━━ DATA FOR THIS TASK

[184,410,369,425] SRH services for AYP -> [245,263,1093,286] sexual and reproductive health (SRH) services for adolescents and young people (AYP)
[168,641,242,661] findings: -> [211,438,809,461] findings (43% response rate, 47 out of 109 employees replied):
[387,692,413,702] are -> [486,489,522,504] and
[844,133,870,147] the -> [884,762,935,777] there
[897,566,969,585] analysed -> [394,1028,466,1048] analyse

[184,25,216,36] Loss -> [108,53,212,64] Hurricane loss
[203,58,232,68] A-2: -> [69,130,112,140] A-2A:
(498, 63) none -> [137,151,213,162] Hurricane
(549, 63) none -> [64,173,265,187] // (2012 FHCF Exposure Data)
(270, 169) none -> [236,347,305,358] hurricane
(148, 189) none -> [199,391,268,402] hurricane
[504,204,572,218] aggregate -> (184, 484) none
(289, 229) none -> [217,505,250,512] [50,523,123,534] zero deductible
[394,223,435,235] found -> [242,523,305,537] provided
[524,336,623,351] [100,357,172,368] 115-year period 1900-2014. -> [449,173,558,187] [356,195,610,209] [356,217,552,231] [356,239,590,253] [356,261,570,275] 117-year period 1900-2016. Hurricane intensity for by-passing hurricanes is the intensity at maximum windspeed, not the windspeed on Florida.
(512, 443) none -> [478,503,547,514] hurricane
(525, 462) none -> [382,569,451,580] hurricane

━━━━

> WORK REQUEST
The expected output is the exact run of lines from the line with "[387,692,413,702] are ->" through the last line of the material above.

> SOLUTION FOR THIS EXERCISE
[387,692,413,702] are -> [486,489,522,504] and
[844,133,870,147] the -> [884,762,935,777] there
[897,566,969,585] analysed -> [394,1028,466,1048] analyse

[184,25,216,36] Loss -> [108,53,212,64] Hurricane loss
[203,58,232,68] A-2: -> [69,130,112,140] A-2A:
(498, 63) none -> [137,151,213,162] Hurricane
(549, 63) none -> [64,173,265,187] // (2012 FHCF Exposure Data)
(270, 169) none -> [236,347,305,358] hurricane
(148, 189) none -> [199,391,268,402] hurricane
[504,204,572,218] aggregate -> (184, 484) none
(289, 229) none -> [217,505,250,512] [50,523,123,534] zero deductible
[394,223,435,235] found -> [242,523,305,537] provided
[524,336,623,351] [100,357,172,368] 115-year period 1900-2014. -> [449,173,558,187] [356,195,610,209] [356,217,552,231] [356,239,590,253] [356,261,570,275] 117-year period 1900-2016. Hurricane intensity for by-passing hurricanes is the intensity at maximum windspeed, not the windspeed on Florida.
(512, 443) none -> [478,503,547,514] hurricane
(525, 462) none -> [382,569,451,580] hurricane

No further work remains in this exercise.